Excerpted passage ->
┏━━
A Beginner's Guide to R

Topics

R and RStudio

R and RStudio

  • This section covers the two pieces of software you need to download
  • R is the core piece
  • RStudio is a nice integrated development environment (IDE) that makes it much easier to use R

R

R

  • To download R for Windows, see this page
  • If you open R itself, it will look very plain plain R console

RStudio

  • RStudio makes R a little more user friendly
  • It's free and can be downloaded at rstudio.com
  • It's not necessary to open RStudio to use R, but in these slides we will assume that RStudio is your interface to R

RStudio

When you first open RStudio, this is what you see first opening RStudio

RStudio

  • The left panel is the console for R
  • Type 1 + 1 then hit “Enter” and R will return the answer RStudio 1 + 1

RStudio

  • It's a good idea to use a script so you can save your code
  • Open a new script by selecting “File” -> “New File” -> “R Script” and it will appear in the top left panel of RStudio RStudio open script

RStudio

  • This is basically a text document that can be saved (go to “File” -> “Save As”)
┗━━
Complete the following ->
**A)** In the beginner's guide to R, where does a new script appear in RStudio?
**B)** Summarize the beginner's guide to R in two sentences.

Record excerpts ->
┏━━
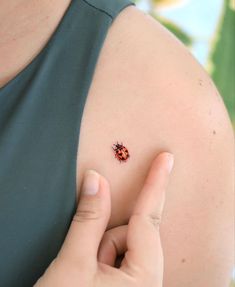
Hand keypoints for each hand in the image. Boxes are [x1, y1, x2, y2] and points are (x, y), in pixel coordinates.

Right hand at [34, 151, 173, 286]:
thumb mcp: (73, 264)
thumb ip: (88, 218)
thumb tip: (96, 180)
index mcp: (143, 281)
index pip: (149, 218)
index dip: (156, 183)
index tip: (166, 159)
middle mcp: (147, 285)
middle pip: (131, 236)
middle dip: (106, 239)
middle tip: (83, 261)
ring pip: (122, 247)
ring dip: (100, 252)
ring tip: (82, 275)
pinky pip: (118, 258)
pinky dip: (101, 258)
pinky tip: (87, 276)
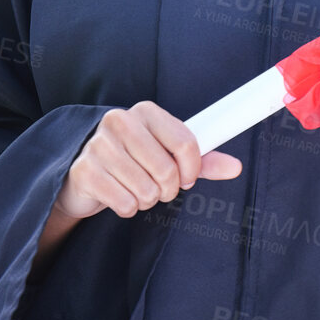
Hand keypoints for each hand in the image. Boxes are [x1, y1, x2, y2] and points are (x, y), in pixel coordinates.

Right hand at [54, 100, 242, 220]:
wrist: (85, 175)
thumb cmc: (133, 162)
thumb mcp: (168, 155)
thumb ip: (202, 160)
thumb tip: (235, 168)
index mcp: (145, 111)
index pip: (186, 142)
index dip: (193, 168)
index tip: (187, 177)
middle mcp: (120, 121)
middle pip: (167, 170)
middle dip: (168, 189)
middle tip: (159, 187)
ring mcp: (98, 145)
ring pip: (146, 189)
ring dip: (147, 199)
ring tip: (136, 189)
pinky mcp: (84, 171)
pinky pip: (125, 202)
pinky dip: (128, 208)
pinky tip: (118, 195)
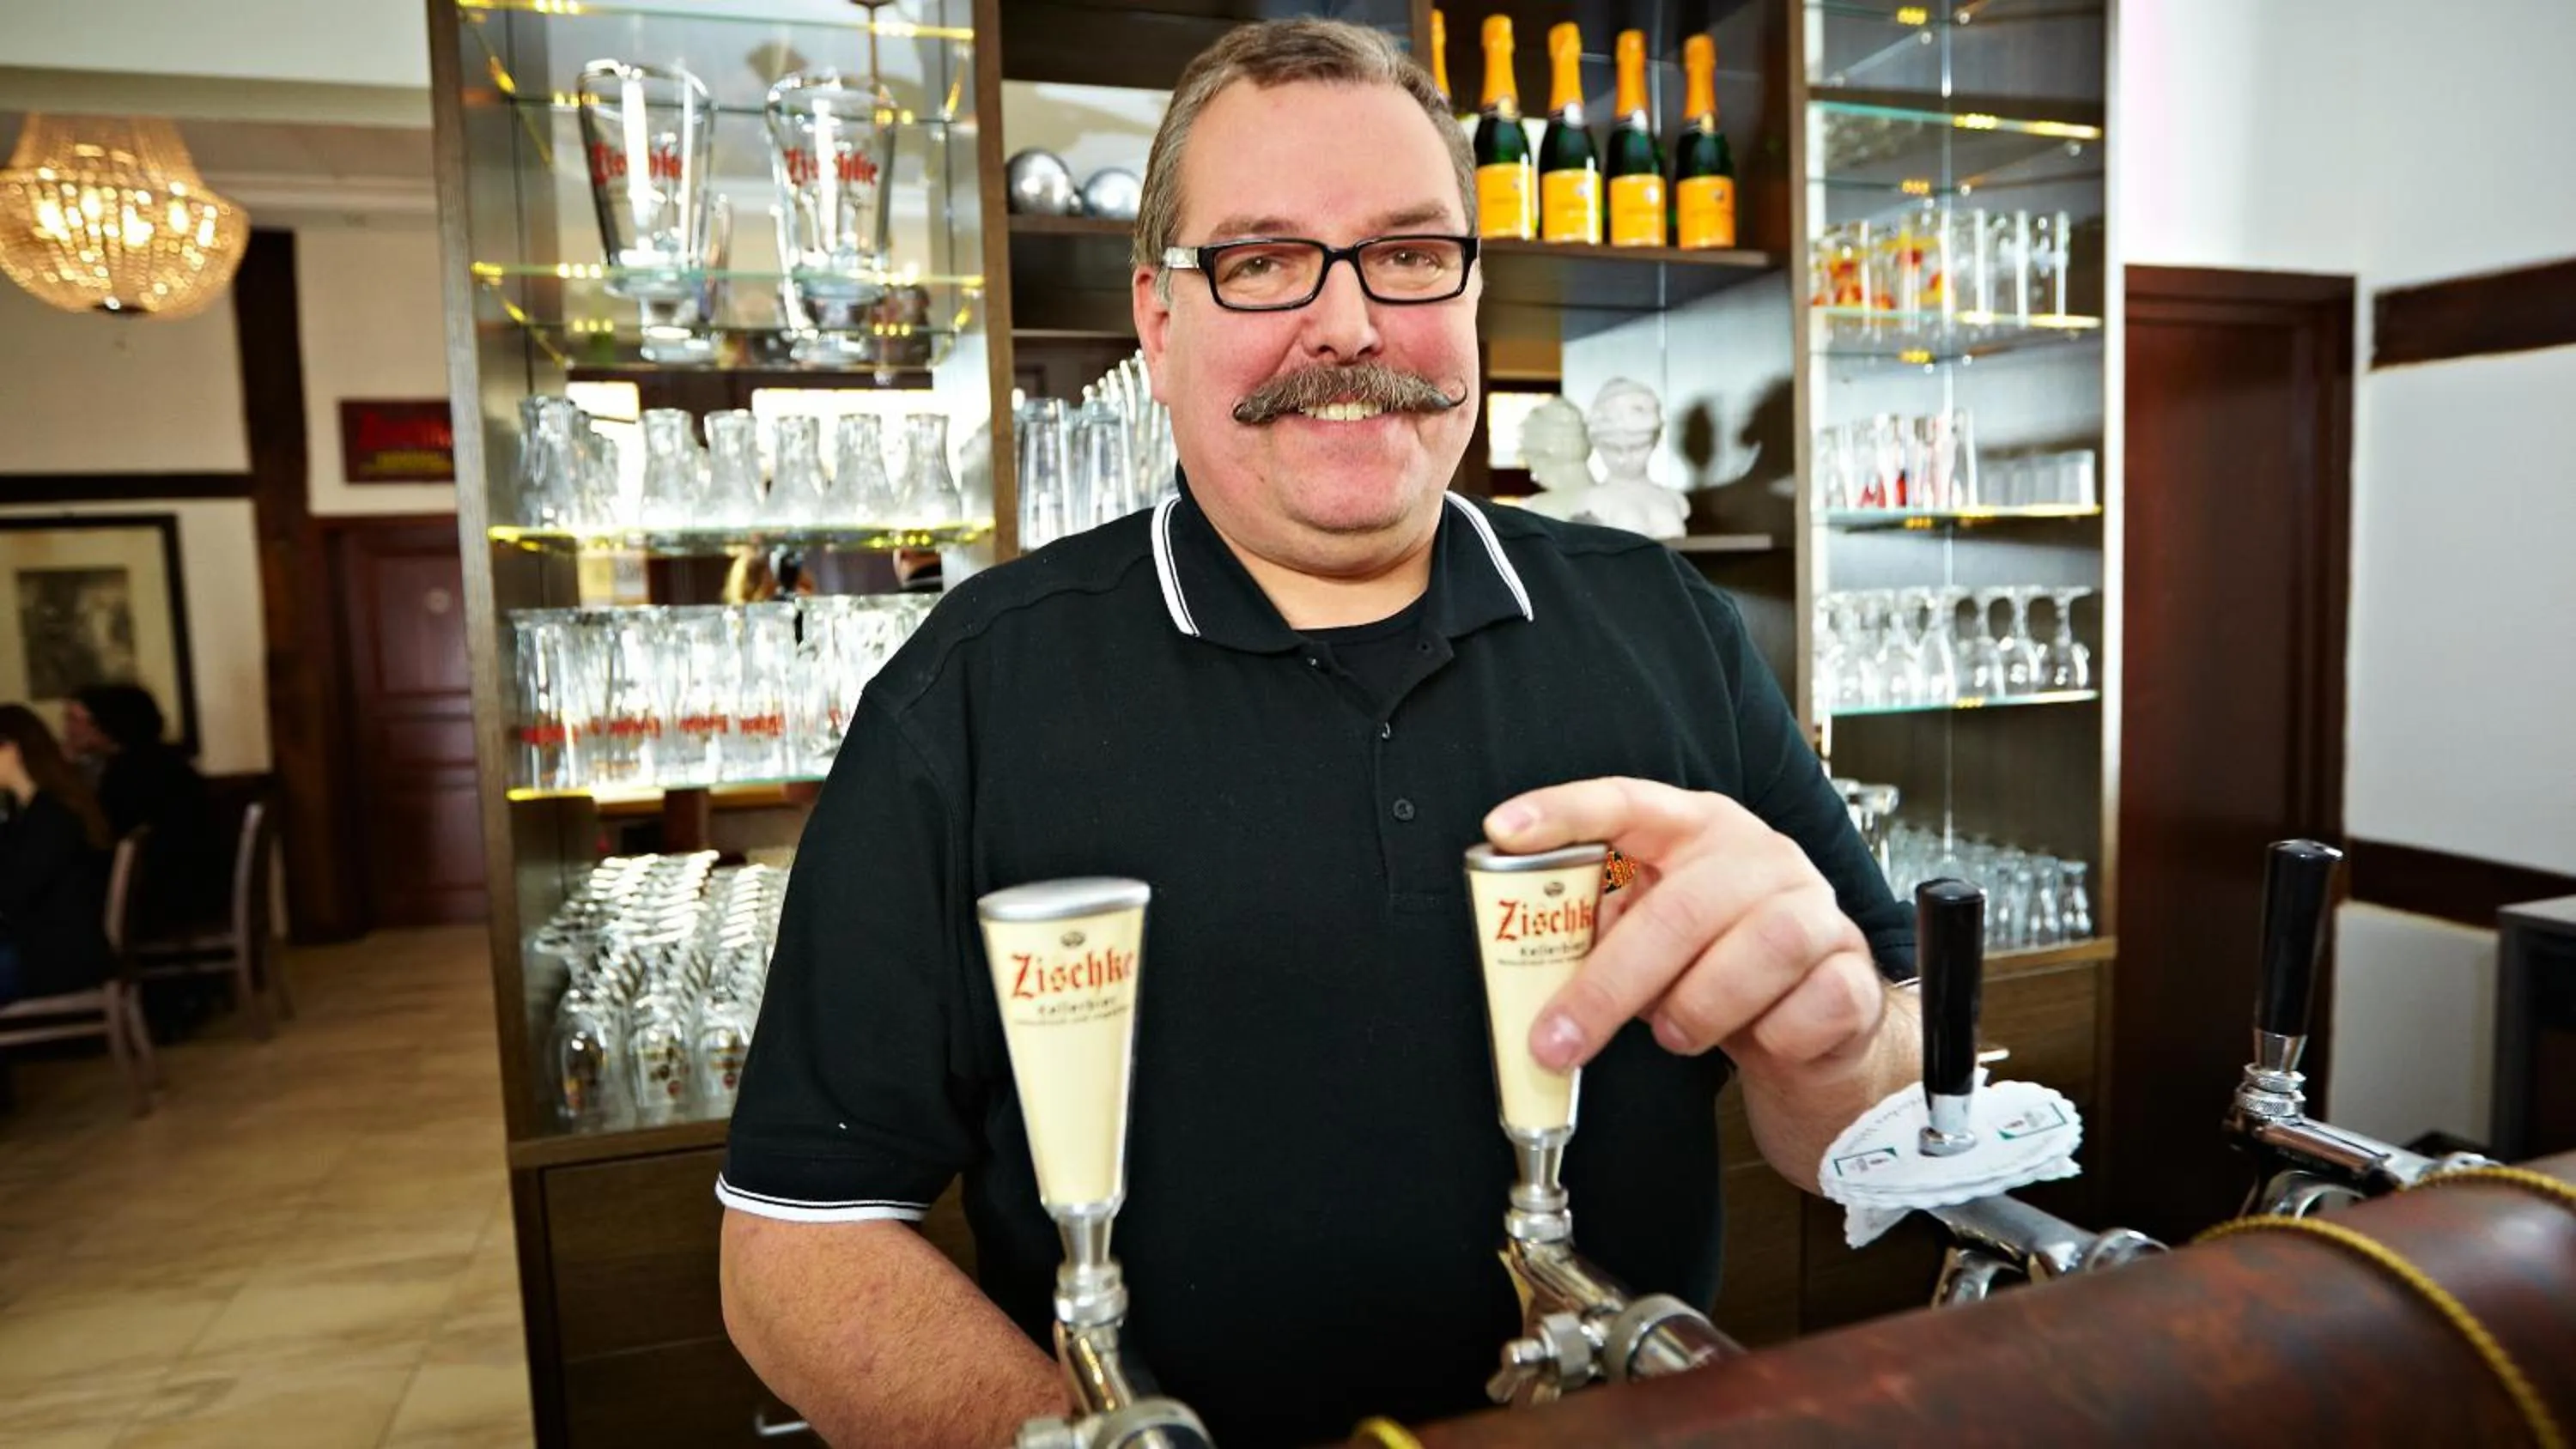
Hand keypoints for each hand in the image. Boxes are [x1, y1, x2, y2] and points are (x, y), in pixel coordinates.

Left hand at [1484, 777, 1890, 1079]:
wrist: (1819, 1021)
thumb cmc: (1719, 966)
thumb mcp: (1657, 939)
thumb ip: (1607, 935)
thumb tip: (1538, 974)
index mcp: (1698, 829)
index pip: (1626, 802)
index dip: (1564, 811)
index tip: (1502, 829)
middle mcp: (1760, 856)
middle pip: (1680, 910)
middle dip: (1607, 987)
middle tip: (1556, 1041)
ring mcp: (1815, 907)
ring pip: (1753, 956)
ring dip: (1695, 1013)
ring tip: (1675, 1032)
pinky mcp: (1853, 971)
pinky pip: (1802, 1013)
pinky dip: (1766, 1040)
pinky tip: (1758, 1036)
┗━━
Per-task answers ->
**A)** In the top left panel of RStudio.

**B)** R is the core software, and RStudio is a free integrated development environment, downloadable at rstudio.com, that makes R easier to use. In RStudio the left panel is the R console, where typing 1 + 1 and pressing Enter returns the answer, and a script opened through "File" -> "New File" -> "R Script" lets you save your code.